> _EXTRAIT DU DOCUMENT_:
<<<<

« Ensemble » face aux marchés… Publié le 29 janvier 2016 par Patrick FERRERE

Dans l’arsenal des outils qui constituent les éléments de notre politique agricole, il en est un que beaucoup nous envient, que d’autres craignent : les interprofessions.

 

Des premiers accords interprofessionnels de 1964 à la législation sur les interprofessions de 1975, en passant par leur reconnaissance pleine et entière par l’Union Européenne, ces outils ont su faire montre de leur efficacité et de leur intérêt.

 

Certes, les interprofessions les plus efficientes sont celles qui gèrent des produits de qualité et appellations sur des zones géographiques définies. Et, de celles-là, on parle peu ; elles agissent, obtiennent des résultats dont profitent leurs membres, et mettent en valeur la capacité de leurs participants à avoir des ambitions et des objectifs communs sur le plan économique.

 

Il n’en est pas de même pour les grandes interprofessions « nationales ». Depuis un an, elles donnent le spectacle de dispositifs inutiles voire obsolètes, d’auberges espagnoles où les acteurs ne s’écoutent plus, ne partagent plus d’objectif commun. Le Cniel n’a plus de président, INTERBEV est boudée par le groupe Bigard, l’interprofession du sucre par le groupe Tereos, INAPORC par la FICT (charcutiers/traiteurs)… Et, face aux difficultés rencontrées sur les marchés, aux stratégies divergentes, aux conflits entre personnes, aux pressions politiques pour en être ou pas, à la représentativité de certains membres…, les filières se tournent vers le Ministre, celui-ci devenant de façon lancinante « médiateur » et « président » de tous ces outils.

>>>>

> _DONNÉES AFFICHÉES_:

<<<<

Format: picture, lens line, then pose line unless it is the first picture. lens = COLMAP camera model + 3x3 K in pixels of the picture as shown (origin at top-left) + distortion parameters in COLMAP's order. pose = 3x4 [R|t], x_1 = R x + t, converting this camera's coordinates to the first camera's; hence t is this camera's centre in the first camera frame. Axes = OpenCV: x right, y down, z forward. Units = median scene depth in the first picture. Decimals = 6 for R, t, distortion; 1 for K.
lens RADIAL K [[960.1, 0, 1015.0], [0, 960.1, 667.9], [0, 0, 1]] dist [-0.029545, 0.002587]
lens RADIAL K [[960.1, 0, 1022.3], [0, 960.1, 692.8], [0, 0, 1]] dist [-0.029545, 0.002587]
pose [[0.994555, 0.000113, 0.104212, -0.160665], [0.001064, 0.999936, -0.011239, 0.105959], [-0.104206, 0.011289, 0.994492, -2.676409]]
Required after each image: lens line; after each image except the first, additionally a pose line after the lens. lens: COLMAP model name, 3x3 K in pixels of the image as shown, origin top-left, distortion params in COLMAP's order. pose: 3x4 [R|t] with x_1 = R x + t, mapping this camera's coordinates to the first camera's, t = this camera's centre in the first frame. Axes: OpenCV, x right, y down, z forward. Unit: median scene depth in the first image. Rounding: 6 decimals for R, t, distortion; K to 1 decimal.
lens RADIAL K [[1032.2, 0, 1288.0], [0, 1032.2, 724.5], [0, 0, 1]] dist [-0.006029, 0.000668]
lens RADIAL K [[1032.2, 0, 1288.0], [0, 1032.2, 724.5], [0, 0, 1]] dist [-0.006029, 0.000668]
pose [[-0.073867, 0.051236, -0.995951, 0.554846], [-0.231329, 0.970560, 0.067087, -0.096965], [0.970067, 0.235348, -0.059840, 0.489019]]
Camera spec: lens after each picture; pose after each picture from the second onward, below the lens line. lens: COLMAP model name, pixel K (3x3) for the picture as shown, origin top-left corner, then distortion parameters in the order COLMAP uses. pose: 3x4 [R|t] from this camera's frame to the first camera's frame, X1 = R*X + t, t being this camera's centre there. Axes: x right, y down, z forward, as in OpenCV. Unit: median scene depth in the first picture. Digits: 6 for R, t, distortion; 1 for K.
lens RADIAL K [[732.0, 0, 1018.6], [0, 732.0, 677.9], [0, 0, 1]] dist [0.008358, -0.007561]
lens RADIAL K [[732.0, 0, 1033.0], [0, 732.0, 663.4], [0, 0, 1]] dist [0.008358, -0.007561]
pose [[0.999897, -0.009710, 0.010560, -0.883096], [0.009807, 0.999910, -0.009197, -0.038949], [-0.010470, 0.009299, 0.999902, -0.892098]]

>>>>

Dans l'extrait du document, relevez s'il vous plaît toutes les situations face auxquelles, selon la dernière phrase, les filières se tournent vers le Ministre.

> _CORRIGÉ_:
- les difficultés rencontrées sur les marchés
- les stratégies divergentes
- les conflits entre personnes
- les pressions politiques pour en être ou pas
- la représentativité de certains membres